### Description of the task
Reproduce every line of each item below verbatim, keeping the original line breaks.

### Records provided
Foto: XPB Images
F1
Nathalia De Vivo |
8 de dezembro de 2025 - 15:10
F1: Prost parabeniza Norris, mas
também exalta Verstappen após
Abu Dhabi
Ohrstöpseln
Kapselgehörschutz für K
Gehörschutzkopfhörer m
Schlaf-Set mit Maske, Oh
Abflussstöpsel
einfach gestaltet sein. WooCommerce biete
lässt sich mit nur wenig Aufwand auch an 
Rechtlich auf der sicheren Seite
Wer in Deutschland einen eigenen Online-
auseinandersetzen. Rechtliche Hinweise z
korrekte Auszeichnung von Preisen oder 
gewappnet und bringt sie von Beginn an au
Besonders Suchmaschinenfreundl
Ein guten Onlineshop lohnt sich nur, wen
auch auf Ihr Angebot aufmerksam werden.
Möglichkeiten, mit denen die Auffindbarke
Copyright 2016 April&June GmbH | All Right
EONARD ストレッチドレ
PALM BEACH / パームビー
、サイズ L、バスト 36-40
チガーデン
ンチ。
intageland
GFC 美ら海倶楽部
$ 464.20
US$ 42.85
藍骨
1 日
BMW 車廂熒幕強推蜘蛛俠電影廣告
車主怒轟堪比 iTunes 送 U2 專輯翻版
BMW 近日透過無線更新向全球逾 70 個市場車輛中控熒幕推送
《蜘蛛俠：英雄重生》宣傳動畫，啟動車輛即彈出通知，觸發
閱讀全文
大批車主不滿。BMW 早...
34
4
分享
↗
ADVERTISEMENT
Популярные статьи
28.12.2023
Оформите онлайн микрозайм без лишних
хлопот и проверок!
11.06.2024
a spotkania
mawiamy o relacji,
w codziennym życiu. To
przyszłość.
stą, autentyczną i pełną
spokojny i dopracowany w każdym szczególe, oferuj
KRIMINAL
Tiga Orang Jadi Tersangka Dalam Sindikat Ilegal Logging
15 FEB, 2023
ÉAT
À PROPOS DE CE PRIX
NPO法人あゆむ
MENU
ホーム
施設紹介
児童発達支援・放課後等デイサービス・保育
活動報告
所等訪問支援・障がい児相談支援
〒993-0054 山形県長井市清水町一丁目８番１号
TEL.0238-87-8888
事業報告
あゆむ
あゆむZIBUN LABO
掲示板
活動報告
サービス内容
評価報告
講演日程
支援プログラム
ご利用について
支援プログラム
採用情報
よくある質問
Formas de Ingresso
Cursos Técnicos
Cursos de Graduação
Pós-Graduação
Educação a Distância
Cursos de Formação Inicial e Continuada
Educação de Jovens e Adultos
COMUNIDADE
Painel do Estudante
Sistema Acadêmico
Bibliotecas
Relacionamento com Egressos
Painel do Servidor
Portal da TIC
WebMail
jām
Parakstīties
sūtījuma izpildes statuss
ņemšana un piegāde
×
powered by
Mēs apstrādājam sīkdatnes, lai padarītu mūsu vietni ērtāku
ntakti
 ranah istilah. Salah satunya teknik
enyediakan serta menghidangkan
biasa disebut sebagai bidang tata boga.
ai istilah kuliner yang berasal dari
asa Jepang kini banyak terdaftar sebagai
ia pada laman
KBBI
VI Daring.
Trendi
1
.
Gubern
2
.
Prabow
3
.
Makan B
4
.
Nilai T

### Problem solution
Foto: XPB Images
F1
Nathalia De Vivo |
8 de dezembro de 2025 - 15:10
F1: Prost parabeniza Norris, mas
também exalta Verstappen após
Abu Dhabi
Ohrstöpseln
Kapselgehörschutz für K
Gehörschutzkopfhörer m
Schlaf-Set mit Maske, Oh
Abflussstöpsel
einfach gestaltet sein. WooCommerce biete
lässt sich mit nur wenig Aufwand auch an 
Rechtlich auf der sicheren Seite
Wer in Deutschland einen eigenen Online-
auseinandersetzen. Rechtliche Hinweise z
korrekte Auszeichnung von Preisen oder 
gewappnet und bringt sie von Beginn an au
Besonders Suchmaschinenfreundl
Ein guten Onlineshop lohnt sich nur, wen
auch auf Ihr Angebot aufmerksam werden.
Möglichkeiten, mit denen die Auffindbarke
Copyright 2016 April&June GmbH | All Right
EONARD ストレッチドレ
PALM BEACH / パームビー
、サイズ L、バスト 36-40
チガーデン
ンチ。
intageland
GFC 美ら海倶楽部
$ 464.20
US$ 42.85
藍骨
1 日
BMW 車廂熒幕強推蜘蛛俠電影廣告
車主怒轟堪比 iTunes 送 U2 專輯翻版
BMW 近日透過無線更新向全球逾 70 個市場車輛中控熒幕推送
《蜘蛛俠：英雄重生》宣傳動畫，啟動車輛即彈出通知，觸發
閱讀全文
大批車主不滿。BMW 早...
34
4
分享
↗
ADVERTISEMENT
Популярные статьи
28.12.2023
Оформите онлайн микрозайм без лишних
хлопот и проверок!
11.06.2024
a spotkania
mawiamy o relacji,
w codziennym życiu. To
przyszłość.
stą, autentyczną i pełną
spokojny i dopracowany w każdym szczególe, oferuj
KRIMINAL
Tiga Orang Jadi Tersangka Dalam Sindikat Ilegal Logging
15 FEB, 2023
ÉAT
À PROPOS DE CE PRIX
NPO法人あゆむ
MENU
ホーム
施設紹介
児童発達支援・放課後等デイサービス・保育
活動報告
所等訪問支援・障がい児相談支援
〒993-0054 山形県長井市清水町一丁目８番１号
TEL.0238-87-8888
事業報告
あゆむ
あゆむZIBUN LABO
掲示板
活動報告
サービス内容
評価報告
講演日程
支援プログラム
ご利用について
支援プログラム
採用情報
よくある質問
Formas de Ingresso
Cursos Técnicos
Cursos de Graduação
Pós-Graduação
Educação a Distância
Cursos de Formação Inicial e Continuada
Educação de Jovens e Adultos
COMUNIDADE
Painel do Estudante
Sistema Acadêmico
Bibliotecas
Relacionamento com Egressos
Painel do Servidor
Portal da TIC
WebMail
jām
Parakstīties
sūtījuma izpildes statuss
ņemšana un piegāde
×
powered by
Mēs apstrādājam sīkdatnes, lai padarītu mūsu vietni ērtāku
ntakti
 ranah istilah. Salah satunya teknik
enyediakan serta menghidangkan
biasa disebut sebagai bidang tata boga.
ai istilah kuliner yang berasal dari
asa Jepang kini banyak terdaftar sebagai
ia pada laman
KBBI
VI Daring.
Trendi
1
.
Gubern
2
.
Prabow
3
.
Makan B
4
.
Nilai T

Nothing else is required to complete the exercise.